There are lots of server blocks that refer to an old domain that setup lots of things like redirects and error pages with complicated rules. I need to put all those rules on a new domain and any request to the old domain should be directed to the new one.
I don’t want to duplicate all the rules because something can be missed so I want to change all server_name from old to new and add a new server for the old one that has return 301 https://$host$request_uri;. Is that all I need to do or is it more complicated?

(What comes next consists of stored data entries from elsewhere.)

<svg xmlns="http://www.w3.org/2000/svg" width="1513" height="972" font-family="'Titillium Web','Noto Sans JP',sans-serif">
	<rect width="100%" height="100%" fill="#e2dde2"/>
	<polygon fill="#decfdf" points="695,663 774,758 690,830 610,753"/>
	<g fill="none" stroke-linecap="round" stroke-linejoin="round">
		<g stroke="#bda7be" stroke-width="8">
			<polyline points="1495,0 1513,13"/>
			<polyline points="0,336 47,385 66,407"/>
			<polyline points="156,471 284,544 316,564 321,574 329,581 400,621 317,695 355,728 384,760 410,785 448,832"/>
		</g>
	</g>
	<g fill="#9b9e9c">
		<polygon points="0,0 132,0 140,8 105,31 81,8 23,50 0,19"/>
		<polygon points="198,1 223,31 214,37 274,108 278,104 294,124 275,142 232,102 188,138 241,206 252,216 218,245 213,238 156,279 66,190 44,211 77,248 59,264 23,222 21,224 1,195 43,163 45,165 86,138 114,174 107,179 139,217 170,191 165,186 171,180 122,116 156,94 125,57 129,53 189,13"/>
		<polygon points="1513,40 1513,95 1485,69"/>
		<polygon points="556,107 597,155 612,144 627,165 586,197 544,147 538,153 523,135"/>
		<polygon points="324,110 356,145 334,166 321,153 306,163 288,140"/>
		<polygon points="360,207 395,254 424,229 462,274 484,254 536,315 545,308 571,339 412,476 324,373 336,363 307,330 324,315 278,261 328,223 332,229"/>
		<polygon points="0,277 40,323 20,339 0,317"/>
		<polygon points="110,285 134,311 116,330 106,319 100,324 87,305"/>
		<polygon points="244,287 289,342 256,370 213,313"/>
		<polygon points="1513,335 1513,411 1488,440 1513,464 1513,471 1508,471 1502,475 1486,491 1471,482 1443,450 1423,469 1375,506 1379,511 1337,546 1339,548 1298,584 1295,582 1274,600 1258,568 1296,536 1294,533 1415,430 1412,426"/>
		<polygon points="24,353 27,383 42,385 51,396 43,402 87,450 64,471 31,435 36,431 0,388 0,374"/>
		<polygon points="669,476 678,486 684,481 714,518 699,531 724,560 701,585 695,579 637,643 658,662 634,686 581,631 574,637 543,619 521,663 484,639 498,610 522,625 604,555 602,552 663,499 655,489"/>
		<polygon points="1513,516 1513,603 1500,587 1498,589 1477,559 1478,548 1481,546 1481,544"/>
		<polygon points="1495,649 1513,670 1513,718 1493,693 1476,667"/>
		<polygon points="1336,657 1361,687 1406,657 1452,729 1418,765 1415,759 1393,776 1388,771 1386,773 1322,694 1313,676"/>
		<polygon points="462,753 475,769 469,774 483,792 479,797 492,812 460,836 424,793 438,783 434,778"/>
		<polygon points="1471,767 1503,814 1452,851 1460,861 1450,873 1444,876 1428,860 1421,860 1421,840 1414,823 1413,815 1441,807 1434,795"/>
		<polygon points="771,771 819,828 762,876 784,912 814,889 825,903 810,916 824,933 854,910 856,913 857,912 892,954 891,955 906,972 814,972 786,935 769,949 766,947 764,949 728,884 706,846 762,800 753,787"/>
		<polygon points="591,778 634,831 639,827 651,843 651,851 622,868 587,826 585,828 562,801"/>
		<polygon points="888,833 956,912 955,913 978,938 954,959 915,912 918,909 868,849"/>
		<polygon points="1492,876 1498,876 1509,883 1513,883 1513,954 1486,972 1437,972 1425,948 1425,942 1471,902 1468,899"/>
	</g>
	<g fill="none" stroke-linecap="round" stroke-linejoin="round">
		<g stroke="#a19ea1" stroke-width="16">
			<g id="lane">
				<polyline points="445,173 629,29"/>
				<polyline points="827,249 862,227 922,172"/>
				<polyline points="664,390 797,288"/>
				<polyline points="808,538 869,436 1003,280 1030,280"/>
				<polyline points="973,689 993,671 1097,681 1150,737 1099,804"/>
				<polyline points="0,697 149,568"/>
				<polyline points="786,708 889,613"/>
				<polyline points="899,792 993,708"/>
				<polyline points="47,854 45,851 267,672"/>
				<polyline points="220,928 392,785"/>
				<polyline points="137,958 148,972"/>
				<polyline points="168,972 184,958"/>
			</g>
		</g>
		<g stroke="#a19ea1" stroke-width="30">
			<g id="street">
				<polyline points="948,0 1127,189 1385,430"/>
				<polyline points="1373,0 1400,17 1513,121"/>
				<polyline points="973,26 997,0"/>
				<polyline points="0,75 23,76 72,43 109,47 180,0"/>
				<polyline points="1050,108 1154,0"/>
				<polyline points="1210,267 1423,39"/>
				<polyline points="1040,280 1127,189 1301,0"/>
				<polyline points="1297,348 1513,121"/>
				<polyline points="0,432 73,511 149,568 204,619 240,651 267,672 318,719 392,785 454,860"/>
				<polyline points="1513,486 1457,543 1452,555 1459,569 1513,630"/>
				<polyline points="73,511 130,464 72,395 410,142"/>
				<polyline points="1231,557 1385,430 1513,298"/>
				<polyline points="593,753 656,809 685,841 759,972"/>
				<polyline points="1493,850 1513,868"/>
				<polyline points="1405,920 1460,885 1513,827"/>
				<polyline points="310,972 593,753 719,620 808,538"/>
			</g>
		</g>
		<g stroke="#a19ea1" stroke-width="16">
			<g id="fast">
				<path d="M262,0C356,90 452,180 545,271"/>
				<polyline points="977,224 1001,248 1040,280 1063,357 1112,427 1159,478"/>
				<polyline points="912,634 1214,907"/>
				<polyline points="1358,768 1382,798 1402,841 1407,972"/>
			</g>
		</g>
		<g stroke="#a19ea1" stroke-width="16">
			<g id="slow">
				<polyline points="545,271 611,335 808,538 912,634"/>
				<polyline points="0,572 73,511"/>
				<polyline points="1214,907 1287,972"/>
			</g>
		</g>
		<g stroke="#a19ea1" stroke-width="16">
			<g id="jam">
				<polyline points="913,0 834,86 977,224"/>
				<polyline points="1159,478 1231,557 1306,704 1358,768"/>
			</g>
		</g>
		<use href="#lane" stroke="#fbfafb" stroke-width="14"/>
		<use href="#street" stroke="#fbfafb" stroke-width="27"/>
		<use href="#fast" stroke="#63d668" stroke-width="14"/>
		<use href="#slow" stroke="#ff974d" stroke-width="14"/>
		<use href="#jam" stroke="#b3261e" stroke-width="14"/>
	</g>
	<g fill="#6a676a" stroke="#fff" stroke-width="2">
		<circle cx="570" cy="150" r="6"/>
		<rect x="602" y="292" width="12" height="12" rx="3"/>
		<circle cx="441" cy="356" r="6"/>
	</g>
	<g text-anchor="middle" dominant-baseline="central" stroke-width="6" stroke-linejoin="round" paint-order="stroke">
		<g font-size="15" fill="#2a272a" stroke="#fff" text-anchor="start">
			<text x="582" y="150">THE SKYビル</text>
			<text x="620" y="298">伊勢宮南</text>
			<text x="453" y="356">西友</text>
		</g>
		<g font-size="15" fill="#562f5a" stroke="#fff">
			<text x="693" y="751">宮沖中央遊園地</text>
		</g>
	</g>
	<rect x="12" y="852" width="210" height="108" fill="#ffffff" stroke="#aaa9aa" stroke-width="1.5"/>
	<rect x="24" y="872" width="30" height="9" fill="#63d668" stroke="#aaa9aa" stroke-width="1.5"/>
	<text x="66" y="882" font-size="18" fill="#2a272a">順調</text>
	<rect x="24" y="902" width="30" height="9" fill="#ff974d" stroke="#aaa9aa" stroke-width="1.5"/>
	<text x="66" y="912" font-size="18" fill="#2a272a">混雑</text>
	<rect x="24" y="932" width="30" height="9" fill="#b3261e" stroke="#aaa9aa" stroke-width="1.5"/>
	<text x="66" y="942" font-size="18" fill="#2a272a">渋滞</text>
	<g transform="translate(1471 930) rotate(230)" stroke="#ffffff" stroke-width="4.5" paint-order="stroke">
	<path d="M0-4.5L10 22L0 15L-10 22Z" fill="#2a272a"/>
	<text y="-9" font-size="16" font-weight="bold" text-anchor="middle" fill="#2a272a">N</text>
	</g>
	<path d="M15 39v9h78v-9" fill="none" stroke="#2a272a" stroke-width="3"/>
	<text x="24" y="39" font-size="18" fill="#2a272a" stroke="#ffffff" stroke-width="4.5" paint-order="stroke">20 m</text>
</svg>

The only thing that can’t be recycled for the old and new domains are the ssl_certificate.
Your proposal sounds fine. You’ll indeed just need to make sure that your new server {} block, handling the old domains with server_name <old_domain>; can decrypt SSL to handle redirection, hence make sure you make available to it all the old domains certificates.
From my understanding of your situation, this would require dynamically (with a variable) selecting the certificate to use for each domain (or creating as many old virtual servers as there are domains).
Maybe to illustrate this would be an example of the new virtual server to setup:
map $ssl_server_name $new_domain {
hostnames;
1.old.domain.com 1.new.domain.com;
2.old.domain.com 2.new.domain.com;
3.old.domain.com 3.new.domain.com;
default default.new.domain.com;
}
server {
listen 443 ssl;
server_name 1.old.domain.com 2.old.domain.com 3.old.domain.com;
# assuming you have certificates in files /path/to/1.old.domain.com.crt /path/to/2.old.domain.com.crt and /path/to/3.old.domain.com.crt
ssl_certificate /path/to/$ssl_server_name.crt;
# same for keys
ssl_certificate_key /path/to/$ssl_server_name.key;
location / {
return 301 https://$new_domain$request_uri
}
}
I did not directly test this, but from my experience this would work quite fine, hopefully it at least gives interesting pointers. Let me know if this helps. Cheers.
The redirection is working I will try your idea with the variables. After I put all the rules on new domain I don’t want to redirect the old domain from the beginning in case something goes wrong. For a while I want to try rewriting the old domain so the user sees the old domain but all the rules and redirects and certificates are using the new domain’s rules.
The new domain will have lots of server blocks and the old domain should have just one server block to rewrite to the new domain. I have never used rewrites is it the same concept like your solution for the redirects? Can I only change return 301 https://$new_domain$request_uri to a rewrite rule?
You old domain’s server block may indeed just proxy_pass internally to your new domain. This would allow the old domain server block to still process your request without redirect, and use the actual logic you’ll have implemented in the new server blocks.
You old domain’s server block may also use rewrite as you suggest, to make sure Location headers are properly re-rewritten. You may also need to use a sub_filter if you have content or links in the payload returned by the backend.